Throughout the 1990s public demand for a fundamental shift in the relationship between government and its citizens has intensified. In response, a "new governance" model has emerged, emphasizing decreased federal control in favor of intergovernmental collaboration and increased involvement of state, local, and private agencies.
As the authors of this volume show, one of the best examples of "new governance" can be found in the National and State Rural Development Councils (NRDC and SRDC), created in 1990 as the result of President Bush's Rural Development Initiative and now called the Rural Development Partnership. This effort was part of a move within policymaking circles to redefine a rural America that was no longer synonymous with family farming and that required innovative new solutions for economic revival. By 1994 twenty-nine states had created and ten other states were in the process of forming such councils.
In this first detailed analysis of the NRDC and SRDCs, the authors examine the successes and failures of the original eight councils in Kansas, Maine, Mississippi, Oregon, South Carolina, South Dakota, Texas, and Washington; as well as eight other councils subsequently created in Iowa, New Mexico, North Carolina, Vermont, New York, North Dakota, Utah, and Wyoming.

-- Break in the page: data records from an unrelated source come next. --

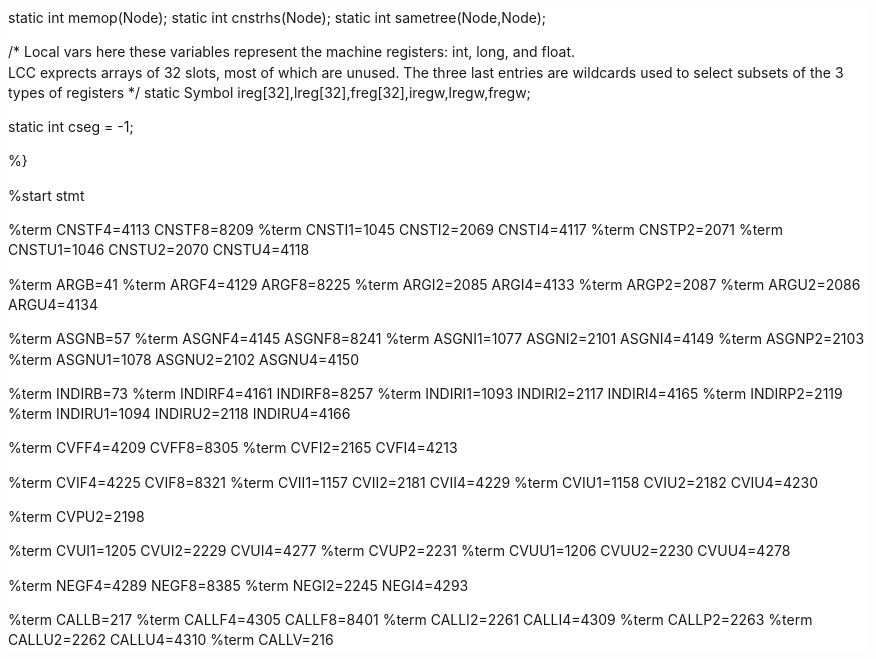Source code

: static int memop(Node);
static int cnstrhs(Node);
static int sametree(Node,Node);

/* Local vars here 
these variables represent the machine registers: int, long, and float.  
LCC exprects arrays of 32 slots, most of which are unused.
The three last entries are wildcards used to select subsets of the 3 types of registers */
static Symbol ireg[32],lreg[32],freg[32],iregw,lregw,fregw;

static int cseg = -1;

%}

%start stmt

%term CNSTF4=4113 CNSTF8=8209
%term CNSTI1=1045 CNSTI2=2069 CNSTI4=4117
%term CNSTP2=2071
%term CNSTU1=1046 CNSTU2=2070 CNSTU4=4118

%term ARGB=41
%term ARGF4=4129 ARGF8=8225
%term ARGI2=2085 ARGI4=4133
%term ARGP2=2087
%term ARGU2=2086 ARGU4=4134

%term ASGNB=57
%term ASGNF4=4145 ASGNF8=8241
%term ASGNI1=1077 ASGNI2=2101 ASGNI4=4149
%term ASGNP2=2103
%term ASGNU1=1078 ASGNU2=2102 ASGNU4=4150

%term INDIRB=73
%term INDIRF4=4161 INDIRF8=8257
%term INDIRI1=1093 INDIRI2=2117 INDIRI4=4165
%term INDIRP2=2119
%term INDIRU1=1094 INDIRU2=2118 INDIRU4=4166

%term CVFF4=4209 CVFF8=8305
%term CVFI2=2165 CVFI4=4213

%term CVIF4=4225 CVIF8=8321
%term CVII1=1157 CVII2=2181 CVII4=4229
%term CVIU1=1158 CVIU2=2182 CVIU4=4230

%term CVPU2=2198

%term CVUI1=1205 CVUI2=2229 CVUI4=4277
%term CVUP2=2231
%term CVUU1=1206 CVUU2=2230 CVUU4=4278

%term NEGF4=4289 NEGF8=8385
%term NEGI2=2245 NEGI4=4293

%term CALLB=217
%term CALLF4=4305 CALLF8=8401
%term CALLI2=2261 CALLI4=4309
%term CALLP2=2263
%term CALLU2=2262 CALLU4=4310
%term CALLV=216

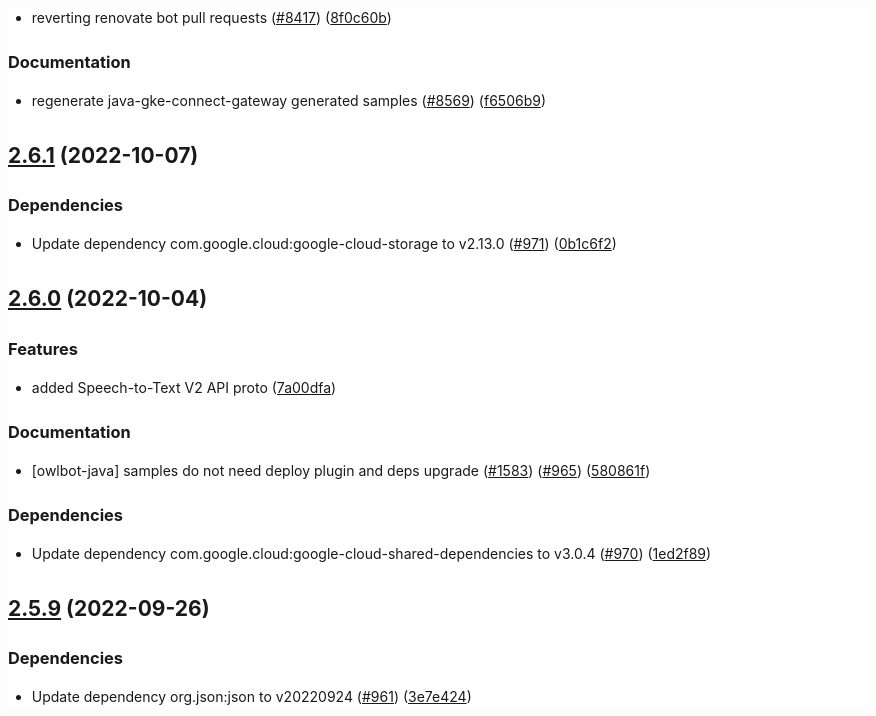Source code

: * reverting renovate bot pull requests ([#8417](https://github.com/googleapis/google-cloud-java/issues/8417)) ([8f0c60b](https://github.com/googleapis/google-cloud-java/commit/8f0c60bde446acccc665eb7894723632eefc3503))


### Documentation

* regenerate java-gke-connect-gateway generated samples ([#8569](https://github.com/googleapis/google-cloud-java/issues/8569)) ([f6506b9](https://github.com/googleapis/google-cloud-java/commit/f6506b92183cc9f1851c9f06778736b38b58f47d))

## [2.6.1](https://github.com/googleapis/java-speech/compare/v2.6.0...v2.6.1) (2022-10-07)


### Dependencies

* Update dependency com.google.cloud:google-cloud-storage to v2.13.0 ([#971](https://github.com/googleapis/java-speech/issues/971)) ([0b1c6f2](https://github.com/googleapis/java-speech/commit/0b1c6f22d874f2770656bc0e44a628a9583c4ee3))

## [2.6.0](https://github.com/googleapis/java-speech/compare/v2.5.9...v2.6.0) (2022-10-04)


### Features

* added Speech-to-Text V2 API proto ([7a00dfa](https://github.com/googleapis/java-speech/commit/7a00dfa3b624d75eb25953cb15b8bd9a6923c284))


### Documentation

* [owlbot-java] samples do not need deploy plugin and deps upgrade ([#1583](https://github.com/googleapis/java-speech/issues/1583)) ([#965](https://github.com/googleapis/java-speech/issues/965)) ([580861f](https://github.com/googleapis/java-speech/commit/580861f3a36157f144525213644809dfbe8d45e4))


### Dependencies

* Update dependency com.google.cloud:google-cloud-shared-dependencies to v3.0.4 ([#970](https://github.com/googleapis/java-speech/issues/970)) ([1ed2f89](https://github.com/googleapis/java-speech/commit/1ed2f892b1201e3f3e3ad48d5bbf36908484ade7))

## [2.5.9](https://github.com/googleapis/java-speech/compare/v2.5.8...v2.5.9) (2022-09-26)


### Dependencies

* Update dependency org.json:json to v20220924 ([#961](https://github.com/googleapis/java-speech/issues/961)) ([3e7e424](https://github.com/googleapis/java-speech/commit/3e7e4247fe3357483aab04938766827db84ec739))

Combining empirical analysis with current theories about networks and inter-organizational relations, this volume should appeal to academics and practitioners interested in rural development policy, public administration, public policy and management, and intergovernmental relations.
Beryl A. Radin is professor of Public Administration and Policy in the Graduate School of Public Affairs at Rockefeller College of the State University of New York at Albany.
Robert Arganoff is professor of public administration in the School of Public and Environmental Affairs at Indiana University.
Ann Bowman is professor of government and international studies at the University of South Carolina.
C. Gregory Buntz is executive director of the Iowa Peace Institute in Grinnell, Iowa.
J. Steven Ott is associate professor of political science at the University of Utah, where he is also director of public administration education in the Center for Public Policy and Administration.
Barbara S. Romzek is professor of public administration in the Department of Public Administration at the University of Kansas.
Robert H. Wilson is director of the Urban Issues Program and Mike Hogg Professor of Urban Policy in the Lyndon B. Johnson School of Public Affairs at the University of Texas at Austin.